▶ _Compito da svolgere_:
Copia senza alcuna modifica il brano sulla chirurgia robotica, tutto da "Queste informazioni possono" fino a "una strategia clinica.".
═══ Brano scelto ═══
Il termine “robotica” può essere fuorviante: il sistema non opera autonomamente. Il chirurgo raccoglie i dati, definisce gli obiettivi, controlla ogni passaggio e decide come usare le informazioni disponibili.
Che cosa aggiunge
La piattaforma consente di costruire un modello dell’articolazione, simulare il posizionamento delle componenti e osservare come cambiano spazi e tensioni legamentose. Durante la preparazione ossea offre un controllo in tempo reale rispetto al piano scelto.
Queste informazioni possono essere particolarmente utili quando l’anatomia si discosta dai valori medi o quando è necessario bilanciare obiettivi differenti.
- Pianificazione basata sull’anatomia del paziente
- Valutazione intraoperatoria del bilanciamento
- Controllo della preparazione ossea
Che cosa non garantisce
La precisione tecnica non elimina i rischi della chirurgia e non assicura da sola un determinato risultato. Diagnosi, indicazione, qualità dei tessuti, gestione perioperatoria e riabilitazione restano determinanti.
Per questo la robotica non viene proposta come fine in sé, ma come uno degli strumenti disponibili all’interno di una strategia clinica.
═══ Estratti dei dati ═══
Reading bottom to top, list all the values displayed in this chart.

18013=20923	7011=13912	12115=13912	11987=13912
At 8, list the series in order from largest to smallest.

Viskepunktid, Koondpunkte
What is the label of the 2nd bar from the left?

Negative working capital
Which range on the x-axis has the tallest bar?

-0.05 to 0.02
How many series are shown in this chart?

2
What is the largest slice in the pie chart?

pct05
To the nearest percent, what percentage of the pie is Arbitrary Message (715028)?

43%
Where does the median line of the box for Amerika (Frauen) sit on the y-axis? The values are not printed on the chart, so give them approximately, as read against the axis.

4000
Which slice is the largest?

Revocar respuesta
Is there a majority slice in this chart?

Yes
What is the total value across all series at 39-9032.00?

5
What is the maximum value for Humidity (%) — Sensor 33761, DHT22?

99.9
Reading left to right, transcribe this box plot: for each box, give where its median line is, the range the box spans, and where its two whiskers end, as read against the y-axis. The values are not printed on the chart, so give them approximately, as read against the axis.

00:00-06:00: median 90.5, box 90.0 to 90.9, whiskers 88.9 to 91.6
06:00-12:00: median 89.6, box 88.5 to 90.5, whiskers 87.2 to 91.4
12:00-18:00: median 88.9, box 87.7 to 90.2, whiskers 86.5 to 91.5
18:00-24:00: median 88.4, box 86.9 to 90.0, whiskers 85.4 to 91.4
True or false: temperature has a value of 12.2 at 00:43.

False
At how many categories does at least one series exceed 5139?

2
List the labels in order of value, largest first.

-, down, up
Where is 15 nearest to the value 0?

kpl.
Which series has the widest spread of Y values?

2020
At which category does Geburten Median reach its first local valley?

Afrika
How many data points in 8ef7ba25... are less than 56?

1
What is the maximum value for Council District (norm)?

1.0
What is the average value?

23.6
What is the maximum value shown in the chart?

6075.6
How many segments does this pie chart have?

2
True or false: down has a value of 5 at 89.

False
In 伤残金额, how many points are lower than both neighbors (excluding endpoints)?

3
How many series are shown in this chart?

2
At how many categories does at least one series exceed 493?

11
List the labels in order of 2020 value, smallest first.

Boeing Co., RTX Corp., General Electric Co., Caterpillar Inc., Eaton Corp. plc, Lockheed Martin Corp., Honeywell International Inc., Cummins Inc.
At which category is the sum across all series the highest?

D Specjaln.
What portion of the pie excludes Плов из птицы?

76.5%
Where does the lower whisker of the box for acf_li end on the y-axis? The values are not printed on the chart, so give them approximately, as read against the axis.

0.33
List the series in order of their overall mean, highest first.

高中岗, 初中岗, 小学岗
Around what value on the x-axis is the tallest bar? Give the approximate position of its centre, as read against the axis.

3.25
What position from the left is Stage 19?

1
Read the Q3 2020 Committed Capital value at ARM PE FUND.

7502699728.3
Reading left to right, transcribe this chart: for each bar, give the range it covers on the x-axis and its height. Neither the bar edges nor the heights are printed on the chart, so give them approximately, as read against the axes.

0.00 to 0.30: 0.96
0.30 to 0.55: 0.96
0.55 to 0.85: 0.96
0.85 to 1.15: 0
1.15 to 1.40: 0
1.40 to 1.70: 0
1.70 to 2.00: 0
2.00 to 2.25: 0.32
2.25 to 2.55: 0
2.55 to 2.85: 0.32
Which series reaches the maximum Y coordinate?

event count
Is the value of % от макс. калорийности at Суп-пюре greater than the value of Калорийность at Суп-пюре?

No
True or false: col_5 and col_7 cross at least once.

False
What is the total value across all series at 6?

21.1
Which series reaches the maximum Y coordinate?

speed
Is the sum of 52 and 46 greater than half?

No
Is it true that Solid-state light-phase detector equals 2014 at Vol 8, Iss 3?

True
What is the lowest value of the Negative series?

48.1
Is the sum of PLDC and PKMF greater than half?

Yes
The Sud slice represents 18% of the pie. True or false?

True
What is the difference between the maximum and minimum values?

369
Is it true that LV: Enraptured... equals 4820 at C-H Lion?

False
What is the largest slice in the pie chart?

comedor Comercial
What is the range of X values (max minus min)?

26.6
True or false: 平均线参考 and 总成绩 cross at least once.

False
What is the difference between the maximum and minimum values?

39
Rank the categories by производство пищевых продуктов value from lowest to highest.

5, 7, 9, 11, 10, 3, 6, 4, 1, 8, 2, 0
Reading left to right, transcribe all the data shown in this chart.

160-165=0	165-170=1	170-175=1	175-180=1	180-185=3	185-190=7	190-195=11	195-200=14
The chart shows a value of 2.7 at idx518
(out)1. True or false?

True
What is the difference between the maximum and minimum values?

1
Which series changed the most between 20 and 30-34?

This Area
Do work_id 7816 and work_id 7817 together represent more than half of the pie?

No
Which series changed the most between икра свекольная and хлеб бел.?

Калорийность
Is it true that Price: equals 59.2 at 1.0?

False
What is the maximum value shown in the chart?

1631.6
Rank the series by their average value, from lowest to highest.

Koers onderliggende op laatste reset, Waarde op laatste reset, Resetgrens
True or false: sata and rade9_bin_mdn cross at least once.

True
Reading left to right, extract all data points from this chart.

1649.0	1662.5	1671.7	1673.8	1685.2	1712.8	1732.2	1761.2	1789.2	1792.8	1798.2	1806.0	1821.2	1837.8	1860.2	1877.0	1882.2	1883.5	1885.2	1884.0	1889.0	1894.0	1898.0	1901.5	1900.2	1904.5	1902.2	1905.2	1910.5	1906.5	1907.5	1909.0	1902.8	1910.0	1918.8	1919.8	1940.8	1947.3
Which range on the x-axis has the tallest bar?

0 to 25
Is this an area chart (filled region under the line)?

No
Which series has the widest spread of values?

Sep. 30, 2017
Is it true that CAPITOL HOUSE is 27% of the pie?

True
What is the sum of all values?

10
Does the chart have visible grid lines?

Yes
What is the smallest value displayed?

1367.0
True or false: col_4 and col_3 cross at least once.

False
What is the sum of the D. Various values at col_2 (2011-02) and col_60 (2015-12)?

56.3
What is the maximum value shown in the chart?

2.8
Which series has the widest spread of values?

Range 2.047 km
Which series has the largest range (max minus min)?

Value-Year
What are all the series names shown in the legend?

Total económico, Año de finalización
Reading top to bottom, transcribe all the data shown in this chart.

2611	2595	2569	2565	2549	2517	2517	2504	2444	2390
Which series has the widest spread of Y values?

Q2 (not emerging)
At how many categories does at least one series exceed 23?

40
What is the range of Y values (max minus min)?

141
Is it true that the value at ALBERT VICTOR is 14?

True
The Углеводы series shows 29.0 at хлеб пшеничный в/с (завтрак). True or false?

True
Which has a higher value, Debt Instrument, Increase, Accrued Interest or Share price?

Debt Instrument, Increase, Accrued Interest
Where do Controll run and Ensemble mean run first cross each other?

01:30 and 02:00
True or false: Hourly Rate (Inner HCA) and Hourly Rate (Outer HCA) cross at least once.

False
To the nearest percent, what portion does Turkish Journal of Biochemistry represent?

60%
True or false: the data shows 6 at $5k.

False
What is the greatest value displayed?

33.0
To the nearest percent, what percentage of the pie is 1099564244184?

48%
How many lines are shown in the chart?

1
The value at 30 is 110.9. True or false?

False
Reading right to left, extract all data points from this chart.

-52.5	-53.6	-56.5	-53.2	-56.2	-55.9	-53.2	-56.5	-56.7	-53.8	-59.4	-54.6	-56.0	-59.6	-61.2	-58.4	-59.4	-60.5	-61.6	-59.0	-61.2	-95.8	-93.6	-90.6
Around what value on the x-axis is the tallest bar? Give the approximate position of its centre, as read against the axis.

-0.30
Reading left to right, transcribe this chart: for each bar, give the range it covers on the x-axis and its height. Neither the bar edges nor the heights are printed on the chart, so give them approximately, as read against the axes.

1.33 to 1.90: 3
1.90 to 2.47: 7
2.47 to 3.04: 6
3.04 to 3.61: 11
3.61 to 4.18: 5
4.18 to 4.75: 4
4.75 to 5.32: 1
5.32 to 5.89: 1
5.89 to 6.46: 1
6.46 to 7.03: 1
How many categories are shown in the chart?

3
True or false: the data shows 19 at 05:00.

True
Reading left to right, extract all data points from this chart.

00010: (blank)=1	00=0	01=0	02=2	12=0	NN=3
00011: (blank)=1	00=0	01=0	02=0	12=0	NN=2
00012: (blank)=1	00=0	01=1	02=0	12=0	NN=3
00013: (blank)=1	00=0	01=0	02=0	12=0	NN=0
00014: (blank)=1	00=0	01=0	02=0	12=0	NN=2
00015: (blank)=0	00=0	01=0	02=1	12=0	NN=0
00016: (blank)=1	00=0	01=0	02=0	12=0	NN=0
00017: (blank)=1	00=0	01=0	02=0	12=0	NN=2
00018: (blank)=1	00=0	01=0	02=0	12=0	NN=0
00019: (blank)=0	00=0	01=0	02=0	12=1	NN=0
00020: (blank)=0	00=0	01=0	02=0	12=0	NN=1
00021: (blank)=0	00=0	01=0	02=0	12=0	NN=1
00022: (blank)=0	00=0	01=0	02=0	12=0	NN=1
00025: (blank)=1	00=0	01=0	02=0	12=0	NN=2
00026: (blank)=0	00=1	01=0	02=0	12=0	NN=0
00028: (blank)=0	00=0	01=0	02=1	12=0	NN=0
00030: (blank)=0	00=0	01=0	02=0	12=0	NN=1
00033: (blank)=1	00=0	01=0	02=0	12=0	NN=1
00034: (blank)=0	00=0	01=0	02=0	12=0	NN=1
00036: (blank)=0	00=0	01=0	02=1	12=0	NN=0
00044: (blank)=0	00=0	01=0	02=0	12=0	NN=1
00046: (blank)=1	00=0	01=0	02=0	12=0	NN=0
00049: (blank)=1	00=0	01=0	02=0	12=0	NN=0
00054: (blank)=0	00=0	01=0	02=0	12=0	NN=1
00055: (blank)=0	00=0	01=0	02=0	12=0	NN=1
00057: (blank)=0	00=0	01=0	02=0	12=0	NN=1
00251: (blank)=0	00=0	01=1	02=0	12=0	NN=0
═══
▶ _Soluzione_:
Queste informazioni possono essere particolarmente utili quando l’anatomia si discosta dai valori medi o quando è necessario bilanciare obiettivi differenti.
- Pianificazione basata sull’anatomia del paziente
- Valutazione intraoperatoria del bilanciamento
- Controllo della preparazione ossea
Che cosa non garantisce
La precisione tecnica non elimina i rischi della chirurgia e non assicura da sola un determinato risultato. Diagnosi, indicazione, qualità dei tessuti, gestione perioperatoria e riabilitazione restano determinanti.
Per questo la robotica non viene proposta come fine in sé, ma come uno degli strumenti disponibili all’interno di una strategia clinica.